Wu started making robots out of pure interest in 1986. Now, the farmer who dropped out of school at the third year of elementary school has created about 45 robots, which can carry out functions including washing dishes, giving massages and writing.

Wu's robots that can perform calligraphy and bungee-jump, pull a rickshaw and catch mice attracted many visitors to the Shanghai Bund Art Museum, where his exhibition ended earlier this month.

"It's better to look at my robots than visit the Expo," Wu said visitors told him, adding that his robots are funnier compared to those with fancy looks.

Even "robot daddy" admitted his robots, which are often made of scrap metal, are not at the same level as those produced by corporations, but "I am only a farmer with poor education, and my robots are environmentally friendly."

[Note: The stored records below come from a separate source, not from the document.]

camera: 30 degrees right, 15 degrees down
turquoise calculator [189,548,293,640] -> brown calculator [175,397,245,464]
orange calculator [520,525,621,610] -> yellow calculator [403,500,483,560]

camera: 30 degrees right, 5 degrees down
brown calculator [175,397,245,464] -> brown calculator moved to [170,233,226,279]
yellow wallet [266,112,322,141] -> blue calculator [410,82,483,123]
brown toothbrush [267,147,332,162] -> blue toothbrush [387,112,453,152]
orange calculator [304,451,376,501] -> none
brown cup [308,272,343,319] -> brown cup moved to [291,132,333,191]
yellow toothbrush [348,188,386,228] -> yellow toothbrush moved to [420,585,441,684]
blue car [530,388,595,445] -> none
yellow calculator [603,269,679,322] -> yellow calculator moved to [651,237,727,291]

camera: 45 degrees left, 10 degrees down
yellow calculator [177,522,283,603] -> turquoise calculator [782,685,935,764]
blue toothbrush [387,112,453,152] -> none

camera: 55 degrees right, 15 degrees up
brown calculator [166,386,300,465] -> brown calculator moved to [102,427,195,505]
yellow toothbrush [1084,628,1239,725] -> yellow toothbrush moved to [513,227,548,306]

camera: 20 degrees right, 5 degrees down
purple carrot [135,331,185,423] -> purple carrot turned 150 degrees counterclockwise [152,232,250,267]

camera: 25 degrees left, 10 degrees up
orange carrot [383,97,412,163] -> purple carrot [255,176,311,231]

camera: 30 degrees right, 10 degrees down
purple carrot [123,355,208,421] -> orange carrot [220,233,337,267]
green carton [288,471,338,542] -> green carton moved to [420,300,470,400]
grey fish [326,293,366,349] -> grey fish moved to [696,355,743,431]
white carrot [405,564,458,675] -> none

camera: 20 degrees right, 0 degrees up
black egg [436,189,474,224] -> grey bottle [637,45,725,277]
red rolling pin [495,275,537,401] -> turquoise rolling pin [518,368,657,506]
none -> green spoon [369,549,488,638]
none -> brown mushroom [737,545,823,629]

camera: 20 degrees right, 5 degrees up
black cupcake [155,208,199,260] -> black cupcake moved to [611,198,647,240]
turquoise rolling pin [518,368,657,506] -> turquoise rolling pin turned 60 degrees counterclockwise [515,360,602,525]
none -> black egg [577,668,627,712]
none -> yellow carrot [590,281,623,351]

He said all the materials he used have come from recycling stations, and "both my robots and the ones displayed at the Expo have their own advantages."

Wu told Shanghai Daily his latest idea was inspired by the city's smoking bans in public areas.

He described a robot that can light a cigarette and after inhaling open a door on his body showing a lung contaminated by long periods of smoking along with slogan such as "Smoking is harmful to your health."

Wu has another nine robot ideas, such as one capable of massaging every inch of your back.

A self-taught electrician, Wu's other inspiration is animals: he observes the way they walk and jump, and imitated those moves with his robots.

Although Wu's robots are quite simple and crude, they can all be operated by a remote control to complete designated tasks.

The robot enthusiast said at the beginning nobody in his rural village understood or supported him, but "I made much more money than from farming."

And Wu is not alone now. His son, a university sophomore, has joined his robot career. "We two are aiming at high-intelligent robots in the future," said Wu.